In 2009, well before the state of Tennessee took the socially regressive step of formalizing its support for teaching the “controversy” over the relative merits of science versus creationism and intelligent design, I wrote an essay online at Associatedcontent.com (now Yahoo! voices) tracing the connection between people who don’t believe in evolution and those who refuse to accept the idea that manmade global warming is a reality. The principal point was that basic disbelief in science resulting from anachronistic religious beliefs made it impossible for people to grasp the dynamics contributing to manmade global warming.

There is a definable overlap between people who do not believe in global warming and those who do not accept the theory of evolution. A 2005 CBS poll on belief in evolution showed that 51% of Americans do not accept the scientific theory of evolution. Furthermore, 55% said they believe God created humans in their present form.

Based on these statistics, it is no wonder that a large faction of people do not accept global warming when they do not (or cannot, or will not…) accept basic science and its predictive abilities contributing to theories of gravity, physics, chemistry, germ theory, genetics or any of the other key sciences now deemed critical to understanding how the physical world operates.

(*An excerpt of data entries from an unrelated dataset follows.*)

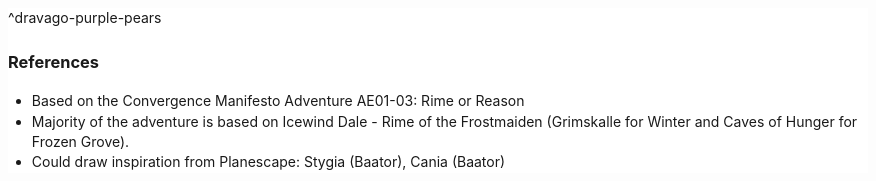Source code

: ^dravago-purple-pears

### References

* Based on the Convergence Manifesto Adventure AE01-03: Rime or Reason
* Majority of the adventure is based on Icewind Dale - Rime of the Frostmaiden (Grimskalle for Winter and Caves of Hunger for Frozen Grove).
* Could draw inspiration from Planescape: Stygia (Baator), Cania (Baator)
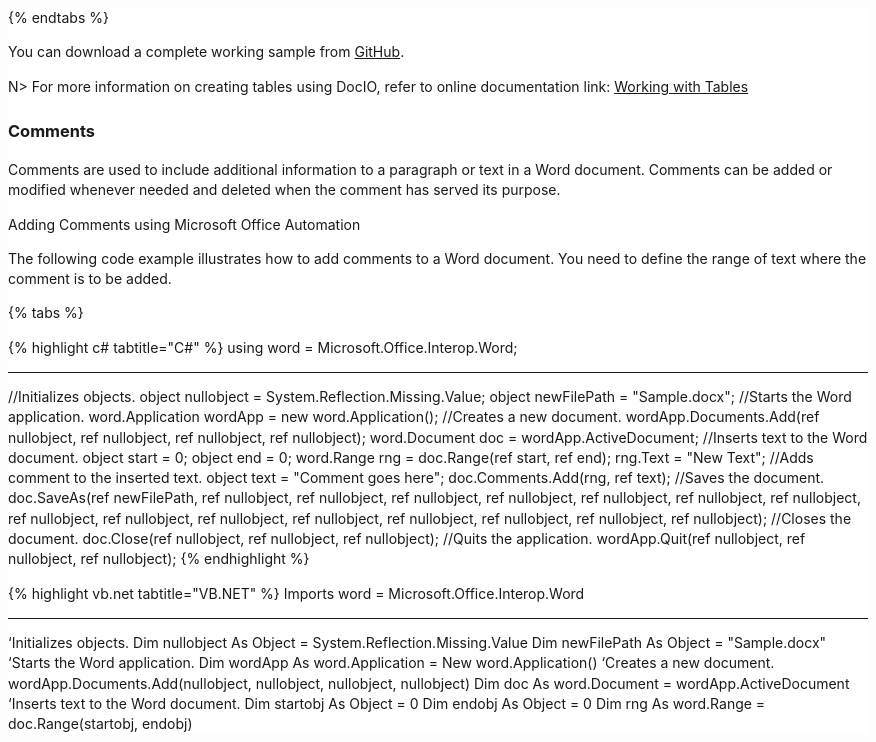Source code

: {% endtabs %}  

You can download a complete working sample from [GitHub](https://github.com/SyncfusionExamples/DocIO-Examples/tree/main/Tables/Insert-empty-table).

N> For more information on creating tables using DocIO, refer to online documentation link: [Working with Tables](/file-formats/docio/working-with-tables)

### Comments 

Comments are used to include additional information to a paragraph or text in a Word document. Comments can be added or modified whenever needed and deleted when the comment has served its purpose. 

Adding Comments using Microsoft Office Automation

The following code example illustrates how to add comments to a Word document. You need to define the range of text where the comment is to be added.

{% tabs %}

{% highlight c# tabtitle="C#" %}
using word = Microsoft.Office.Interop.Word;

---------

//Initializes objects.
object nullobject = System.Reflection.Missing.Value;
object newFilePath = "Sample.docx";
//Starts the Word application.
word.Application wordApp = new word.Application();
//Creates a new document.
wordApp.Documents.Add(ref nullobject, ref nullobject, ref nullobject, ref nullobject);
word.Document doc = wordApp.ActiveDocument;
//Inserts text to the Word document.
object start = 0;
object end = 0;
word.Range rng = doc.Range(ref start, ref end);
rng.Text = "New Text";
//Adds comment to the inserted text.
object text = "Comment goes here";
doc.Comments.Add(rng, ref text);
//Saves the document.
doc.SaveAs(ref newFilePath, ref nullobject, ref nullobject, ref nullobject, ref nullobject, ref nullobject, ref nullobject, ref nullobject, ref nullobject, ref nullobject, ref nullobject, ref nullobject, ref nullobject, ref nullobject, ref nullobject, ref nullobject);
//Closes the document.
doc.Close(ref nullobject, ref nullobject, ref nullobject);
//Quits the application.
wordApp.Quit(ref nullobject, ref nullobject, ref nullobject);
{% endhighlight %}

{% highlight vb.net tabtitle="VB.NET" %}
Imports word = Microsoft.Office.Interop.Word

---------

‘Initializes objects.
Dim nullobject As Object = System.Reflection.Missing.Value
Dim newFilePath As Object = "Sample.docx"
‘Starts the Word application.
Dim wordApp As word.Application = New word.Application()
‘Creates a new document.
wordApp.Documents.Add(nullobject, nullobject, nullobject, nullobject)
Dim doc As word.Document = wordApp.ActiveDocument
‘Inserts text to the Word document.
Dim startobj As Object = 0
Dim endobj As Object = 0
Dim rng As word.Range = doc.Range(startobj, endobj)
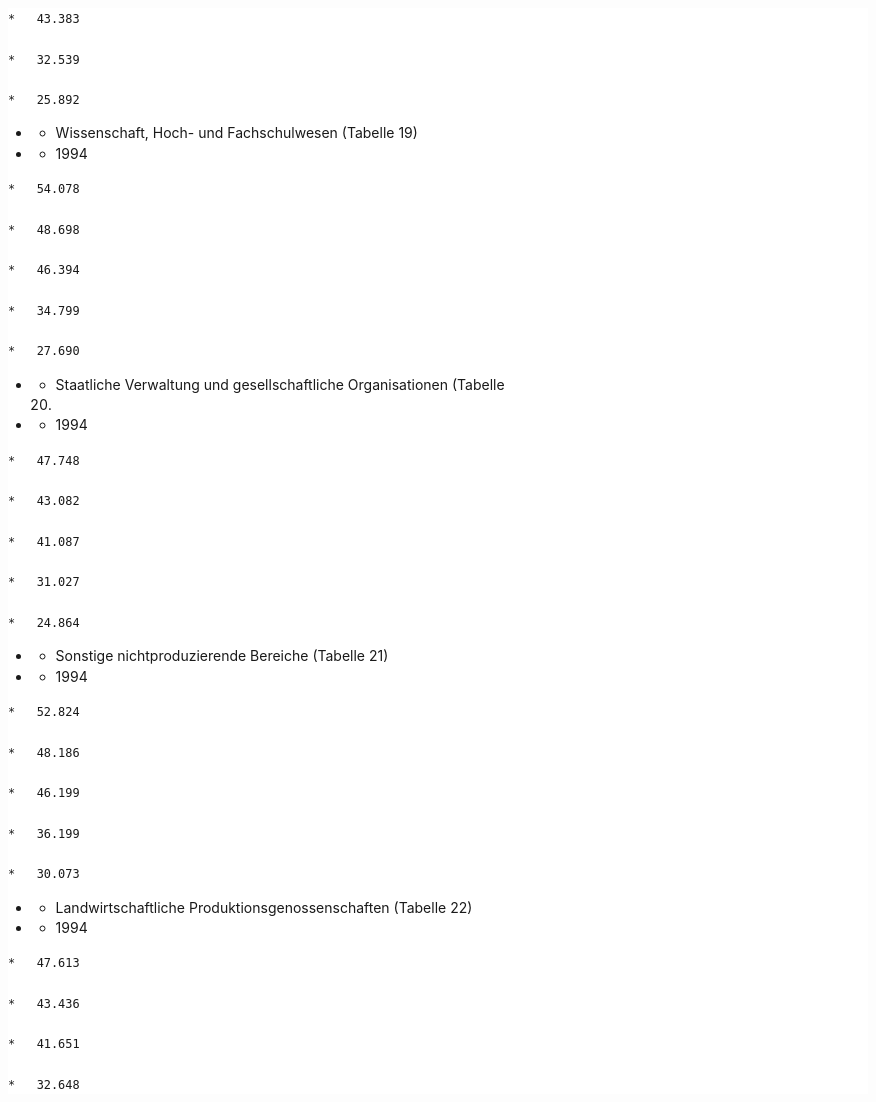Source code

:     *   43.383

    *   32.539

    *   25.892


*    *   Wissenschaft, Hoch- und Fachschulwesen (Tabelle 19)


*    *   1994

    *   54.078

    *   48.698

    *   46.394

    *   34.799

    *   27.690


*    *   Staatliche Verwaltung und gesellschaftliche Organisationen (Tabelle
        20)


*    *   1994

    *   47.748

    *   43.082

    *   41.087

    *   31.027

    *   24.864


*    *   Sonstige nichtproduzierende Bereiche (Tabelle 21)


*    *   1994

    *   52.824

    *   48.186

    *   46.199

    *   36.199

    *   30.073


*    *   Landwirtschaftliche Produktionsgenossenschaften (Tabelle 22)


*    *   1994

    *   47.613

    *   43.436

    *   41.651

    *   32.648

A 2009 Gallup poll found similar results about American beliefs about evolution: “On the eve of the 200th anniversary of Charles Darwin’s birth, a new Gallup Poll shows that only 39% of Americans say they “believe in the theory of evolution,” while a quarter say they do not believe in the theory, and another 36% don’t have an opinion either way. These attitudes are strongly related to education and, to an even greater degree, religiosity.”

Perhaps you saw the chart recently making the rounds online showing that America ranks far below other developing countries in how it embraces science, especially evolution. The brand of anachronistic religion known as fundamentalism founded on biblical literalism is clearly to blame for this regressive trend in America’s understanding of science. But the more scholars challenge the retrograde contentions of religion, the deeper those factions dig in. By any rational measure or definition of science, America is winning the race to become more stupid. And perhaps it is beginning to show in the nation’s progressive decline as a superpower. And this trend of Americans against science is beginning to having profound political repercussions on the international stage, making America look like some sort of backwoods hick rather than the nation that proudly led scientific and technological advances such as invention of the fuel combustion engine, launching of rockets to the moon and development of medical discoveries to cure disease and prolong life.

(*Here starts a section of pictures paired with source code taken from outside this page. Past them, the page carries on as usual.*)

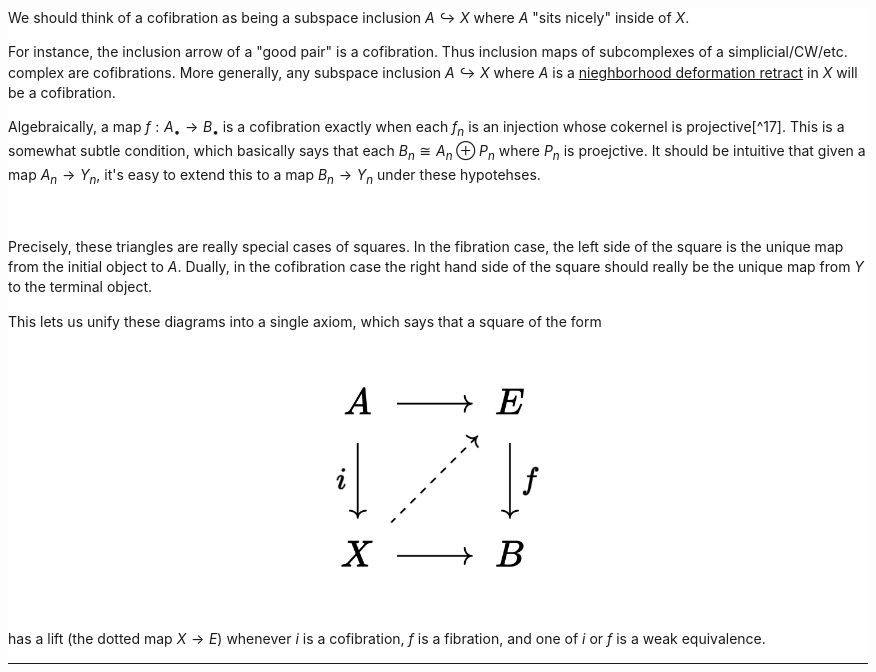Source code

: We should think of a cofibration as being a subspace inclusion 
$A \hookrightarrow X$ where $A$ "sits nicely" inside of $X$.

For instance, the inclusion arrow of a "good pair" is a cofibration. Thus
inclusion maps of subcomplexes of a simplicial/CW/etc. complex are cofibrations. 
More generally, any subspace inclusion $A \hookrightarrow X$ where $A$ is a 
[nieghborhood deformation retract][28] in $X$ will be a cofibration.

Algebraically, a map
$f : A_\bullet \to B_\bullet$ is a cofibration exactly when each $f_n$ is an
injection whose cokernel is projective[^17]. This is a somewhat subtle condition,
which basically says that each $B_n \cong A_n \oplus P_n$ where $P_n$ is 
proejctive. It should be intuitive that given a map $A_n \to Y_n$, it's 
easy to extend this to a map $B_n \to Y_n$ under these hypotehses.

<br>

Precisely, these triangles are really special cases of squares. In the 
fibration case, the left side of the square is the unique map from the 
initial object to $A$. Dually, in the cofibration case the right 
hand side of the square should really be the unique map from $Y$ to the 
terminal object. 

This lets us unify these diagrams into a single axiom, which says that
a square of the form

<p style="text-align:center;">
<img src="/assets/images/model-categories/full-square.png" width="30%">
</p>

has a lift (the dotted map $X \to E$) 
whenever $i$ is a cofibration, $f$ is a fibration, and one of $i$
or $f$ is a weak equivalence. 

---

[1]: https://uwo.ca/math/faculty/kapulkin/seminars/hottest_summer_school_2022.html
[2]: https://ncatlab.org/nlab/show/infinity-category
[3]: https://en.wikipedia.org/wiki/Model_category
[4]: infinity-categories
[5]: https://en.wikipedia.org/wiki/Chain_complex#Chain_homotopy
[6]: https://en.wikipedia.org/wiki/Cohomology
[7]: https://en.wikipedia.org/wiki/Quasi-isomorphism
[8]: https://en.wikipedia.org/wiki/Simplicial_set
[9]: https://doc.sagemath.org/html/en/reference/categories/sage/categories/simplicial_sets.html
[10]: https://doc.sagemath.org/html/en/reference/topology/sage/topology/simplicial_complex.html
[11]: https://mathoverflow.net/questions/10364/categorical-homotopy-colimits
[12]: https://ncatlab.org/nlab/show/Ore+condition
[13]: https://www.youtube.com/watch?v=qFlt1XBNf4k&list=PLCe-H2N8-ny5nIYCQevWaJsO3PP44uz03&index=29
[14]: http://math.uchicago.edu/~may/REU2016/REUPapers/Kantor.pdf
[15]: https://sites.math.northwestern.edu/~pgoerss/papers/ucnotes.pdf
[16]: https://people.math.rochester.edu/faculty/doug/otherpapers/hovey-model-cats.pdf
[17]: https://mathoverflow.net/questions/361191/applications-of-model-categories
[18]: https://mathoverflow.net/questions/84381/computations-in-infty-categories
[19]: https://mathoverflow.net/questions/169187/what-non-categorical-applications-are-there-of-homotopical-algebra?noredirect=1&lq=1
[20]: https://mathoverflow.net/questions/78400/do-we-still-need-model-categories?noredirect=1&lq=1
[21]: http://www.math.uchicago.edu/~may/TEAK/KateBookFinal.pdf
[22]: https://math.jhu.edu/~eriehl/616-s16/DwyerSpalinski.pdf
[23]: https://etale.site/writing/zen-of-infty-cats.pdf
[24]: https://en.wikipedia.org/wiki/Projective_module
[25]: https://en.wikipedia.org/wiki/Injective_module
[26]: https://ncatlab.org/nlab/show/Quillen+equivalence
[27]: https://ncatlab.org/nlab/show/classical+model+structure+on+simplicial+sets#quillen_equivalence_with_
[28]: https://ncatlab.org/nlab/show/neighborhood+retract
[29]: https://math.stackexchange.com/questions/4461610/maps-in-the-homotopy-category-and-derived-category-to-and-from-concentrated-in/4461656#4461656
[30]: https://en.wikipedia.org/wiki/Homotopy_colimit
[31]: https://ncatlab.org/nlab/show/cylinder+object
[32]: https://pages.uoregon.edu/ddugger/hocolim.pdf
[33]: https://math.mit.edu/~psh/notes/hocolim.pdf
[34]: https://ncatlab.org/nlab/show/derived+functor
[35]: https://ncatlab.org/nlab/show/model+structure+on+functors
[36]: https://en.wikipedia.org/wiki/CW_complex
[37]: https://ncatlab.org/nlab/show/homotopy+lifting+property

By losing its respect for basic science, America is basically losing respect for itself while allowing a brand of dogmatic religion to ascend to the point where it threatens to upend even our political system by throwing millions of votes toward candidates all too willing to borrow the authority of religion for the attainment of absolute political power.

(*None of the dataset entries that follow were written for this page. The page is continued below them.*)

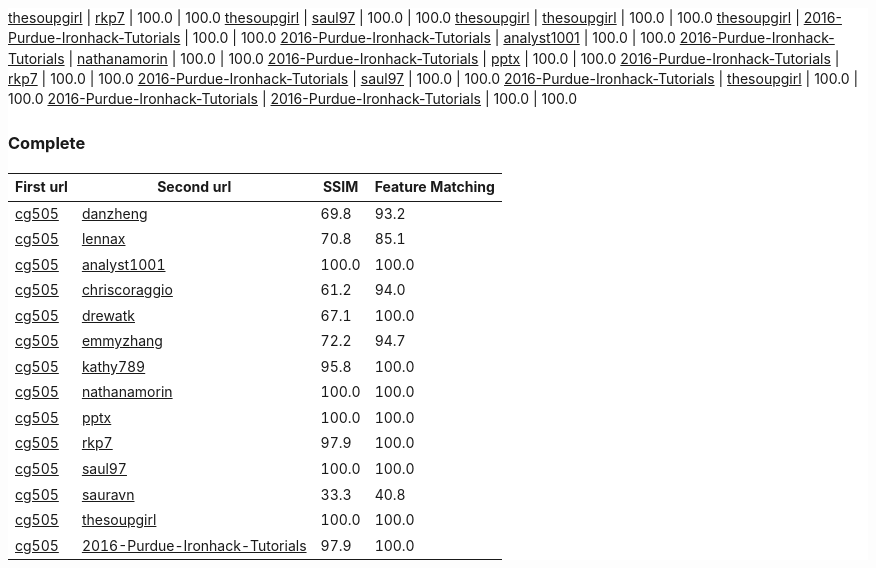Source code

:[thesoupgirl](http://blackironhack2016.herokuapp.com/p1-thesoupgirl/home.html#1) | [rkp7](http://blackironhack2016.herokuapp.com/p2-rkp7/home.html#1) | 100.0 | 100.0
[thesoupgirl](http://blackironhack2016.herokuapp.com/p1-thesoupgirl/home.html#1) | [saul97](http://blackironhack2016.herokuapp.com/p2-saul97/home.html#1) | 100.0 | 100.0
[thesoupgirl](http://blackironhack2016.herokuapp.com/p1-thesoupgirl/home.html#1) | [thesoupgirl](http://blackironhack2016.herokuapp.com/p2-thesoupgirl/home.html#1) | 100.0 | 100.0
[thesoupgirl](http://blackironhack2016.herokuapp.com/p1-thesoupgirl/home.html#1) | [2016-Purdue-Ironhack-Tutorials](http://rawgit.com/priyankjain/2016-Purdue-Ironhack-Tutorials/master/2016-Purdue-Ironhacks-Tutorial-Project.html#1) | 100.0 | 100.0
[2016-Purdue-Ironhack-Tutorials](http://rawgit.com/priyankjain/2016-Purdue-Ironhack-Tutorials/master/2016-Purdue-Ironhacks-Tutorial-Project.html#1) | [analyst1001](http://blackironhack2016.herokuapp.com/p2-analyst1001/home.html#1) | 100.0 | 100.0
[2016-Purdue-Ironhack-Tutorials](http://rawgit.com/priyankjain/2016-Purdue-Ironhack-Tutorials/master/2016-Purdue-Ironhacks-Tutorial-Project.html#1) | [nathanamorin](http://blackironhack2016.herokuapp.com/p2-nathanamorin/home.html#1) | 100.0 | 100.0
[2016-Purdue-Ironhack-Tutorials](http://rawgit.com/priyankjain/2016-Purdue-Ironhack-Tutorials/master/2016-Purdue-Ironhacks-Tutorial-Project.html#1) | [pptx](http://blackironhack2016.herokuapp.com/p2-pptx/home.html#1) | 100.0 | 100.0
[2016-Purdue-Ironhack-Tutorials](http://rawgit.com/priyankjain/2016-Purdue-Ironhack-Tutorials/master/2016-Purdue-Ironhacks-Tutorial-Project.html#1) | [rkp7](http://blackironhack2016.herokuapp.com/p2-rkp7/home.html#1) | 100.0 | 100.0
[2016-Purdue-Ironhack-Tutorials](http://rawgit.com/priyankjain/2016-Purdue-Ironhack-Tutorials/master/2016-Purdue-Ironhacks-Tutorial-Project.html#1) | [saul97](http://blackironhack2016.herokuapp.com/p2-saul97/home.html#1) | 100.0 | 100.0
[2016-Purdue-Ironhack-Tutorials](http://rawgit.com/priyankjain/2016-Purdue-Ironhack-Tutorials/master/2016-Purdue-Ironhacks-Tutorial-Project.html#1) | [thesoupgirl](http://blackironhack2016.herokuapp.com/p2-thesoupgirl/home.html#1) | 100.0 | 100.0
[2016-Purdue-Ironhack-Tutorials](http://rawgit.com/priyankjain/2016-Purdue-Ironhack-Tutorials/master/2016-Purdue-Ironhacks-Tutorial-Project.html#1) | [2016-Purdue-Ironhack-Tutorials](http://rawgit.com/priyankjain/2016-Purdue-Ironhack-Tutorials/master/2016-Purdue-Ironhacks-Tutorial-Project.html#1) | 100.0 | 100.0
### Complete
First url | Second url | SSIM | Feature Matching
--- | --- | --- | ---
[cg505](http://blackironhack-cg505-2016p1.herokuapp.com/) | [danzheng](http://blackironhack-danzheng-2016p2.herokuapp.com/) | 69.8 | 93.2
[cg505](http://blackironhack-cg505-2016p1.herokuapp.com/) | [lennax](http://blackironhack-lennax-2016p2.herokuapp.com/) | 70.8 | 85.1
[cg505](http://blackironhack-cg505-2016p1.herokuapp.com/) | [analyst1001](http://blackironhack2016.herokuapp.com/p2-analyst1001/home.html) | 100.0 | 100.0
[cg505](http://blackironhack-cg505-2016p1.herokuapp.com/) | [chriscoraggio](http://blackironhack2016.herokuapp.com/p2-chriscoraggio/google-maps-api-testing.html) | 61.2 | 94.0
[cg505](http://blackironhack-cg505-2016p1.herokuapp.com/) | [drewatk](http://blackironhack2016.herokuapp.com/p2-drewatk/home.html) | 67.1 | 100.0
[cg505](http://blackironhack-cg505-2016p1.herokuapp.com/) | [emmyzhang](http://blackironhack2016.herokuapp.com/p2-emmyzhang/content.html) | 72.2 | 94.7
[cg505](http://blackironhack-cg505-2016p1.herokuapp.com/) | [kathy789](http://blackironhack2016.herokuapp.com/p2-kathy789/home.html) | 95.8 | 100.0
[cg505](http://blackironhack-cg505-2016p1.herokuapp.com/) | [nathanamorin](http://blackironhack2016.herokuapp.com/p2-nathanamorin/home.html) | 100.0 | 100.0
[cg505](http://blackironhack-cg505-2016p1.herokuapp.com/) | [pptx](http://blackironhack2016.herokuapp.com/p2-pptx/home.html) | 100.0 | 100.0
[cg505](http://blackironhack-cg505-2016p1.herokuapp.com/) | [rkp7](http://blackironhack2016.herokuapp.com/p2-rkp7/home.html) | 97.9 | 100.0
[cg505](http://blackironhack-cg505-2016p1.herokuapp.com/) | [saul97](http://blackironhack2016.herokuapp.com/p2-saul97/home.html) | 100.0 | 100.0
[cg505](http://blackironhack-cg505-2016p1.herokuapp.com/) | [sauravn](http://blackironhack2016.herokuapp.com/p2-sauravn/home.html) | 33.3 | 40.8
[cg505](http://blackironhack-cg505-2016p1.herokuapp.com/) | [thesoupgirl](http://blackironhack2016.herokuapp.com/p2-thesoupgirl/home.html) | 100.0 | 100.0
[cg505](http://blackironhack-cg505-2016p1.herokuapp.com/) | [2016-Purdue-Ironhack-Tutorials](http://rawgit.com/priyankjain/2016-Purdue-Ironhack-Tutorials/master/2016-Purdue-Ironhacks-Tutorial-Project.html) | 97.9 | 100.0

It is no coincidence, for example, that former President George W. Bush resisted action on global warming. Bush and the conservative think tanks that informed his Presidency, along with evangelical leaders eager to share power, helped promulgate the notion that manmade global warming is based on “junk science.” The Bush administration even altered reports by climate scientists to better reflect the administration’s philosophy on global warming, redacting key findings and simply re-writing parts they did not like.

This blatant resistance to credible scientific opinion is a hallmark of a stubborn ideology. For George W. Bush also expressed disbelief in evolution and publicly supported teaching of creationism and intelligent design in public schools under the guise of “tolerance.”

Melting glaciers, shrinking polar ice caps, rising seas and profound weather events brought on by global warming may ultimately convince even the greatest skeptics that manmade climate change is real. But when that happens, it will undoubtedly send conservatives running to find ways to place blame on scientists and the so-called “liberals” who support them for letting it all happen. The argument will be that scientists just weren’t convincing enough.